While this method creates a tight seal, often materials will contract differentially creating a gap between them in which water might condense. After several freeze/thaw cycles two pieces formerly bonded can separate.
We continuously test our pyranometer sensors on the roof top of our building and have many years of experience in this environment. We continually monitor their output and compare them to primary standard reference sensors.
Our pyranometers were designed with color in mind. In cold environments, the sun warms the head causing frost and snow to melt off the sensor more quickly. You might expect that this black color would be an issue in blazing Death Valley type heat. However, the heads only get to about 12 C above ambient air, in conditions with almost no wind and at peak solar intensity. We have also tested the temperature dependence of the pyranometer.

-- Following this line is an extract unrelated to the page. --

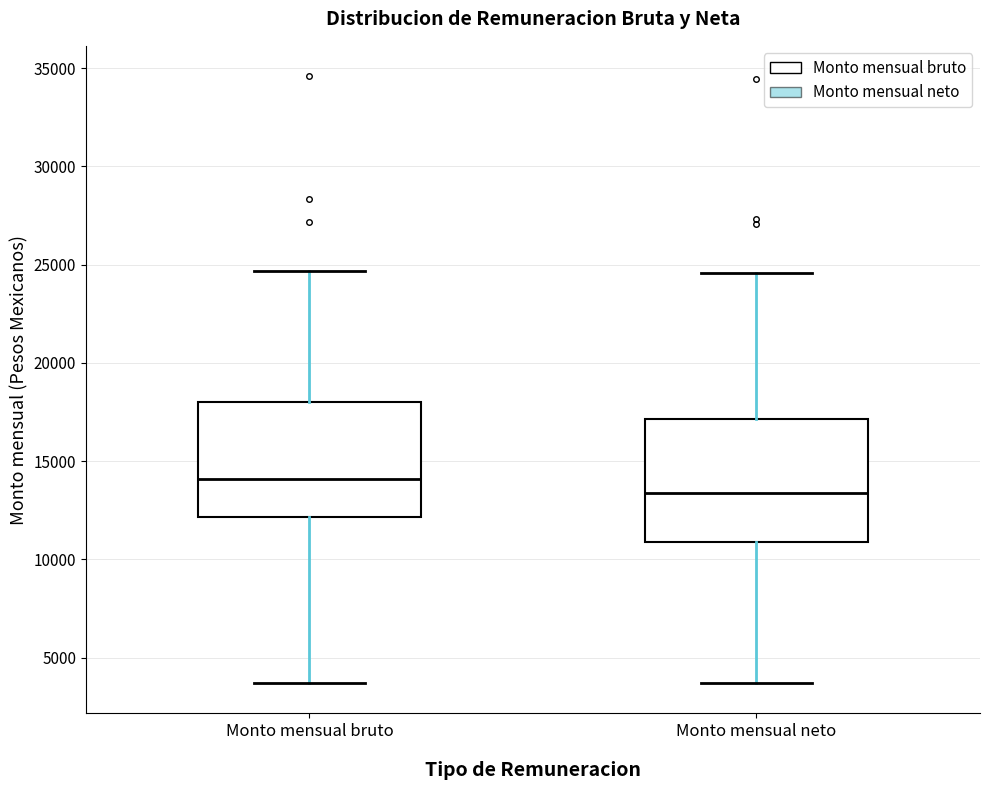

Which box's median line is the highest?

Monto mensual bruto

At extreme hot and cold temperatures, the sensors vary by less than 5%.
Our temperature sensors are also highly water resistant. We used ST-100 temperature sensors in warm (60 C), mild brine solution for 2 months. We then did 30 days of accelerated aging tests (3 hour cycling from -20 to 60 C). These sensors still meet specification.
We tested our SB-100 barometric sensor both indoors and outdoors. We compared it against a more accurate and more expensive Setra pressure sensor, model #276, for 4 months. Inside our building, the largest error measured was < 0.03 kPa. Outside in a weather proof box, near ambient temperatures, the largest error was < 0.2 kPa. This SB-100 provides a very low cost, accurate sensor for weather stations.
Our quantum sensors are used in a wide variety of applications. In fact, some of our customers use our quantum sensors to monitor lights in salt water tanks for coral growth. They are repeatedly submerged and often left in the bottom of tanks; they continue to perform.
Our sensors survive, not by chance, but by design. When our building was being constructed one of the beams was a few feet too long. Rather than let that go to waste, we built a sign out of it that now hangs above our employee break area. It is inscribed with a tag line under our logo that says: "built to last". Our sensors weather the worst.